Source material section start

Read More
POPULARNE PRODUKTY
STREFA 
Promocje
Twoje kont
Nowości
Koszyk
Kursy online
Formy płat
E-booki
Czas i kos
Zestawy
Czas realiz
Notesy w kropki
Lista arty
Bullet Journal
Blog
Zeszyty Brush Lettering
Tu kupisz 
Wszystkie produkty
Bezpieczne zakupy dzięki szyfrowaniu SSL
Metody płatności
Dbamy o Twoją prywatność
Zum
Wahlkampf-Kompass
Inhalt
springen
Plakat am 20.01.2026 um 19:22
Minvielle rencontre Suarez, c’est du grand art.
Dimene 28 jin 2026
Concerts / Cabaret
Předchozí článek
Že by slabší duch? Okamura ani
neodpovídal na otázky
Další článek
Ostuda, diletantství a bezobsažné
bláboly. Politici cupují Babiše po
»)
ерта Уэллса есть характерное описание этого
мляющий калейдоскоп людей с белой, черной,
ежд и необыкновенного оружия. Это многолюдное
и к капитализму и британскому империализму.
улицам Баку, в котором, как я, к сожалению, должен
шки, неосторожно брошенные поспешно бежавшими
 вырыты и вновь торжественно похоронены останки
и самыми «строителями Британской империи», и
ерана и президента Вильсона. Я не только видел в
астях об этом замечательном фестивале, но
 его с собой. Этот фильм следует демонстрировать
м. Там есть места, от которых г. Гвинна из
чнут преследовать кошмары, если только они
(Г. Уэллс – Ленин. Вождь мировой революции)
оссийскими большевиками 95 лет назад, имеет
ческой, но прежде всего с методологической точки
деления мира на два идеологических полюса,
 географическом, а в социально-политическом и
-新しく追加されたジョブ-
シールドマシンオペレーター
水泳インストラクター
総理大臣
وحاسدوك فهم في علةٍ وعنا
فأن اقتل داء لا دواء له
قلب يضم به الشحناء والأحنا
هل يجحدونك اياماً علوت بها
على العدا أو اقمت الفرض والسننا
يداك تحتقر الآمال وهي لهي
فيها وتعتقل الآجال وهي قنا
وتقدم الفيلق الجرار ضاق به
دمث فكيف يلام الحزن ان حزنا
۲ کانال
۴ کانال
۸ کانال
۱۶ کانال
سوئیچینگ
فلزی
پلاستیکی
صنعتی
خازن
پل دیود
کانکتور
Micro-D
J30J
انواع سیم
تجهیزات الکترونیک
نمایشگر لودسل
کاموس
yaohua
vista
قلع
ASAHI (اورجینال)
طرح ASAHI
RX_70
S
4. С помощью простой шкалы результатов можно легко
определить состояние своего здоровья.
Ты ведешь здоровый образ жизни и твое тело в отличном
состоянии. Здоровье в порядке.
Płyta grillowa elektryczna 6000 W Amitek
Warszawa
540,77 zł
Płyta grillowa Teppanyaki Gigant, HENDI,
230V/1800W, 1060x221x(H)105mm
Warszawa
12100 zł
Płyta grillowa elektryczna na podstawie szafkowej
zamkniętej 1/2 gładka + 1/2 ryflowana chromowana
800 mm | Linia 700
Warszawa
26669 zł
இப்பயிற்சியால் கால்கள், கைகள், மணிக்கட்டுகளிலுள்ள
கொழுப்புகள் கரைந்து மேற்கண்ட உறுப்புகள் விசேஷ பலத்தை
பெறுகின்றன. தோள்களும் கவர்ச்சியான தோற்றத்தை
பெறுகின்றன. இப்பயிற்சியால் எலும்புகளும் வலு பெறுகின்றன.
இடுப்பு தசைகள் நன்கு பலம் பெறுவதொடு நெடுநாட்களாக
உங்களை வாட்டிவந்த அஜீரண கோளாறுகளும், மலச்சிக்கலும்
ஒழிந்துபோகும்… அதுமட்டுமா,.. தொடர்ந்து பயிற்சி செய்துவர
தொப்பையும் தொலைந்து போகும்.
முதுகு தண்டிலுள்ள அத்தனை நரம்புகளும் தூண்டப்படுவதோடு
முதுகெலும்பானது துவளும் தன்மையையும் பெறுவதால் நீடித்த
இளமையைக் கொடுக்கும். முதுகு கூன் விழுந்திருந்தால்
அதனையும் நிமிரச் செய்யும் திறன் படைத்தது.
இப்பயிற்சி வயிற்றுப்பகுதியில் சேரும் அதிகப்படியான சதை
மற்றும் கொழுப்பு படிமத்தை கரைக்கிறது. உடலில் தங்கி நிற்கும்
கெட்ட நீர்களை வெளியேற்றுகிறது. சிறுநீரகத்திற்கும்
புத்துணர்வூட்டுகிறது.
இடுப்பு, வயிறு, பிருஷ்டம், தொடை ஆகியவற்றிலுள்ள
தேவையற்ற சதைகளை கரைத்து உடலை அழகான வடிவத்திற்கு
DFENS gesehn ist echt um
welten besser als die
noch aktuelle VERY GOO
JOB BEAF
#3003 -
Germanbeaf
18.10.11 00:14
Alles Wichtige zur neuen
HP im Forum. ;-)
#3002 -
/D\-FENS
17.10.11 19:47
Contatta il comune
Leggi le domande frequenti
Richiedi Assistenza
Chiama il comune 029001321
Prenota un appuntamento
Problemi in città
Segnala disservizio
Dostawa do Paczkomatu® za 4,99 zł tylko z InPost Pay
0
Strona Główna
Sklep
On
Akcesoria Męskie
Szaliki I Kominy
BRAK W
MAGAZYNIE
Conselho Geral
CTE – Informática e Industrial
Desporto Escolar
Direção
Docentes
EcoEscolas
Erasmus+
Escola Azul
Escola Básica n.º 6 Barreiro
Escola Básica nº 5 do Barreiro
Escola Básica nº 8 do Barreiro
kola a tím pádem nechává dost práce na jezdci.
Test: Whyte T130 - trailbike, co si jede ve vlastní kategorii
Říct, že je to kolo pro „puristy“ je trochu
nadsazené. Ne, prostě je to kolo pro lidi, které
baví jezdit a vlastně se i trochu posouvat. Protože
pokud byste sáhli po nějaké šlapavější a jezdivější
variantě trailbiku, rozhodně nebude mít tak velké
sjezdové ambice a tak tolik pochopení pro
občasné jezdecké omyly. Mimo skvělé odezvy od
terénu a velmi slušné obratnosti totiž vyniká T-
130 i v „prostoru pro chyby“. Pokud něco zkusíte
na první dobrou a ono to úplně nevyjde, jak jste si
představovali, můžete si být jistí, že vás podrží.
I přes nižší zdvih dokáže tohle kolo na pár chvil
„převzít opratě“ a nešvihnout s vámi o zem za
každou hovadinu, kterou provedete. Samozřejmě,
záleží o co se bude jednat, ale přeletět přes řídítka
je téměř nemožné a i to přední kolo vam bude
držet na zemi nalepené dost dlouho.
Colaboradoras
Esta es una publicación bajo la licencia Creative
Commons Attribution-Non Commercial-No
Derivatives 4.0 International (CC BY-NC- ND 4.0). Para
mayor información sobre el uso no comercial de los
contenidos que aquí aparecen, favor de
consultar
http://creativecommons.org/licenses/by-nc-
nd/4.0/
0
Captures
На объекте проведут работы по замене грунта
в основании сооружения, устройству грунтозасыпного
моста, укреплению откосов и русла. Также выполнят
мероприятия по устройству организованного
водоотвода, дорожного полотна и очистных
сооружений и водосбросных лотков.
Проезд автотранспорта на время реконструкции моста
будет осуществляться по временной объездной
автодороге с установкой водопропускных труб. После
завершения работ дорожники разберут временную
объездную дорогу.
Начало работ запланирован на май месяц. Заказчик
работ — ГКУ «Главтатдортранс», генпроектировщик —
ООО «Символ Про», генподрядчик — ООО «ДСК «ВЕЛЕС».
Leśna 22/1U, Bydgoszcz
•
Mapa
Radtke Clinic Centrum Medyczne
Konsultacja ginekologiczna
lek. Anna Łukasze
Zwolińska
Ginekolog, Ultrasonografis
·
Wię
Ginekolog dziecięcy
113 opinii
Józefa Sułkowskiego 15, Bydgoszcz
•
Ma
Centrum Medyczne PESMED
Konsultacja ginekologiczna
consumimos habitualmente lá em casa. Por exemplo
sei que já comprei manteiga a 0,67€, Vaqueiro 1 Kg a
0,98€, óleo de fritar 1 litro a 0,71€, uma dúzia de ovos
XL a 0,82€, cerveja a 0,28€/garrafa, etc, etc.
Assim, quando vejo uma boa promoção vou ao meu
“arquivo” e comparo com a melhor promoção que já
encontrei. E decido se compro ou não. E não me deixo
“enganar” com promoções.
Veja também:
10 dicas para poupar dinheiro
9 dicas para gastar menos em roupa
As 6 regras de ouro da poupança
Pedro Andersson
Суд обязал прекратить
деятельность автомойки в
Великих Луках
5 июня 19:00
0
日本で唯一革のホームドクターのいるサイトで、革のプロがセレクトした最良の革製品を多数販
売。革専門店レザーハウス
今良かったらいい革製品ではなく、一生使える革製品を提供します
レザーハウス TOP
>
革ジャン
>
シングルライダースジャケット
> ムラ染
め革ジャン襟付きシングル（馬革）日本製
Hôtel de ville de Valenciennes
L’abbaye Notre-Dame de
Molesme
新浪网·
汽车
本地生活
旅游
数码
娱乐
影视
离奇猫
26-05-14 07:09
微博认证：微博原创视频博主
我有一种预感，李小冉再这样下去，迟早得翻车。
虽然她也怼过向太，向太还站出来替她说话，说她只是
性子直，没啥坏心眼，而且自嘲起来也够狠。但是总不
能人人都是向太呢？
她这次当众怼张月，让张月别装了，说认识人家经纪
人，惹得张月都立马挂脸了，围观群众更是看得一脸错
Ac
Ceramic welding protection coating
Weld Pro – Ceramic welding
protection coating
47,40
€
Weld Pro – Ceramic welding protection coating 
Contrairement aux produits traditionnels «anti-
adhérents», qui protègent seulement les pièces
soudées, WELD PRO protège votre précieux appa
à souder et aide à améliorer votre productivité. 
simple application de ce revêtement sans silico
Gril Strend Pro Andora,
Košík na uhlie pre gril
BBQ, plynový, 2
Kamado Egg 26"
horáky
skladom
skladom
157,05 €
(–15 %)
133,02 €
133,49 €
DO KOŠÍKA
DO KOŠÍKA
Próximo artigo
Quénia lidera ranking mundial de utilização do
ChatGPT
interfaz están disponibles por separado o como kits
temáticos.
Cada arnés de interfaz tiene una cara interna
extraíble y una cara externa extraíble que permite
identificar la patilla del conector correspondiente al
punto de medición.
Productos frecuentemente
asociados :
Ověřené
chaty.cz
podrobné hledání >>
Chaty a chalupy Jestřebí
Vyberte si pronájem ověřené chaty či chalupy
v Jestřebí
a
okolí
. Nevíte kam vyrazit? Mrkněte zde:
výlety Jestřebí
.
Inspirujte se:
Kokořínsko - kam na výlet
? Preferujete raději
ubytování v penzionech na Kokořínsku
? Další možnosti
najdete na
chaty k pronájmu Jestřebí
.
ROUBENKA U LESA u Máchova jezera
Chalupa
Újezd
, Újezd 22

Source material section end

# [What to produce]
Transcribe the entries above word for word, from the first line through the line containing "ческой, но прежде", and nothing else.

# [Your solution]
Read More
POPULARNE PRODUKTY
STREFA 
Promocje
Twoje kont
Nowości
Koszyk
Kursy online
Formy płat
E-booki
Czas i kos
Zestawy
Czas realiz
Notesy w kropki
Lista arty
Bullet Journal
Blog
Zeszyty Brush Lettering
Tu kupisz 
Wszystkie produkty
Bezpieczne zakupy dzięki szyfrowaniu SSL
Metody płatności
Dbamy o Twoją prywatność
Zum
Wahlkampf-Kompass
Inhalt
springen
Plakat am 20.01.2026 um 19:22
Minvielle rencontre Suarez, c’est du grand art.
Dimene 28 jin 2026
Concerts / Cabaret
Předchozí článek
Že by slabší duch? Okamura ani
neodpovídal na otázky
Další článek
Ostuda, diletantství a bezobsažné
bláboly. Politici cupují Babiše po
»)
ерта Уэллса есть характерное описание этого
мляющий калейдоскоп людей с белой, черной,
ежд и необыкновенного оружия. Это многолюдное
и к капитализму и британскому империализму.
улицам Баку, в котором, как я, к сожалению, должен
шки, неосторожно брошенные поспешно бежавшими
 вырыты и вновь торжественно похоронены останки
и самыми «строителями Британской империи», и
ерана и президента Вильсона. Я не только видел в
астях об этом замечательном фестивале, но
 его с собой. Этот фильм следует демонстрировать
м. Там есть места, от которых г. Гвинна из
чнут преследовать кошмары, если только они
(Г. Уэллс – Ленин. Вождь мировой революции)
оссийскими большевиками 95 лет назад, имеет
ческой, но прежде всего с методологической точки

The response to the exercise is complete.